Fotoausstellung als Fensterausstellung in Kooperation mit „Weiterdenken“ (Heinrich-Böll-Stiftung Sachsen) in Dresden

Anlässlich des 35. Jahrestags des Unglücks von Tschernobyl wurde von der Bremer Regionalgruppe 2021 eine Fotoausstellung zu diesem Thema vorbereitet. Nun soll diese Ausstellung als Kooperation der Bremer und der Leipziger Regionalgruppe in Dresden gezeigt werden. Dazu wurde die Heinrich-Böll-Stiftung Sachsen „Weiterdenken“ als Partnerinstitution gewonnen.

Unter dem Titel Chernobyl Memory Tour zeigt die Ausstellung Fotos der Bremer Wissenschaftler:innen Susanne Schattenberg und Michael Rochlitz, die sie bei ihrer Reise in die Sperrzone 2019 und 2020 aufgenommen haben. Die Bilder illustrieren die Verwüstung rund um den Reaktor und weisen so auf die Geschichte des Ortes hin, haben aber auch einen Gegenwartsbezug, denn sie zeigen den Umgang mit der belasteten Vergangenheit in Tschernobyl, das 2019 und 2020 Erinnerungsort und Urlaubsziel zugleich war.
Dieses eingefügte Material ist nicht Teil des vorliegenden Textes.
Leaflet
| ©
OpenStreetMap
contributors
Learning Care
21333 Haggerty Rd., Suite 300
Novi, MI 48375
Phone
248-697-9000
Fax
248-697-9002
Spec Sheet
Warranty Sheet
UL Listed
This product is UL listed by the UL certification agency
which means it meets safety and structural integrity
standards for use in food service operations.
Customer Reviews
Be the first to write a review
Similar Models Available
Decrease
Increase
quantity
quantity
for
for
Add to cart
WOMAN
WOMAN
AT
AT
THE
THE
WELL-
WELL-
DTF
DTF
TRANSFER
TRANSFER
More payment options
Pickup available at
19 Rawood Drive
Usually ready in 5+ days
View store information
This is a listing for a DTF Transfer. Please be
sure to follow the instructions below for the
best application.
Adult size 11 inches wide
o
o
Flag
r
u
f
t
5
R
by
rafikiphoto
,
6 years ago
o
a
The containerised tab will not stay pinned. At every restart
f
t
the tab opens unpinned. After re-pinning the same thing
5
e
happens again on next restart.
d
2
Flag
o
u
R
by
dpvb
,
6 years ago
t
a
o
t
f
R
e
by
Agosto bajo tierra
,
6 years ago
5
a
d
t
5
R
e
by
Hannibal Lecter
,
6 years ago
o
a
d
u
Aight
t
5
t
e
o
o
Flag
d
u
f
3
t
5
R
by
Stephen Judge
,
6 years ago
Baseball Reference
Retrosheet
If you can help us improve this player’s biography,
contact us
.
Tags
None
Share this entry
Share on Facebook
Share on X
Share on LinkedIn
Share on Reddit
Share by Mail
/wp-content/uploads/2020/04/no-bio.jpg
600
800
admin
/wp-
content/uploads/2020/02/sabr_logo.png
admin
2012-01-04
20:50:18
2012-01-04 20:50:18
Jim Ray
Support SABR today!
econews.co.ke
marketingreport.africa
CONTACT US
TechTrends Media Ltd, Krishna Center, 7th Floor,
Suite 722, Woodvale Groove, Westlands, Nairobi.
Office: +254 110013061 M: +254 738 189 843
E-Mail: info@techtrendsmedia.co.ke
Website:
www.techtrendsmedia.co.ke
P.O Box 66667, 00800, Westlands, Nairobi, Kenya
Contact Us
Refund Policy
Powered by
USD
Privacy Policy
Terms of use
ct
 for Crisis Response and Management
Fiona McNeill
Durch den russischen Überfall auf die Ukraine hat sich die Situation noch einmal verändert. Inzwischen ist Tschernobyl zum Kriegsschauplatz geworden. Diese Entwicklung möchten wir als Leipziger Regionalgruppe in einem neuen Einführungstext zur Ausstellung beleuchten. Vor dem Hintergrund des Krieges erscheint es uns umso wichtiger, die Aufnahmen von 2019 und 2020 als möglicherweise einmalige Momentaufnahme angesichts der aktuellen Zerstörungen auszustellen und die Betrachter:innen für die ukrainische Geschichte und Gegenwart zu sensibilisieren.

Der Vorteil der Fensterausstellung ist, dass sie jederzeit und für jedermann zugänglich ist.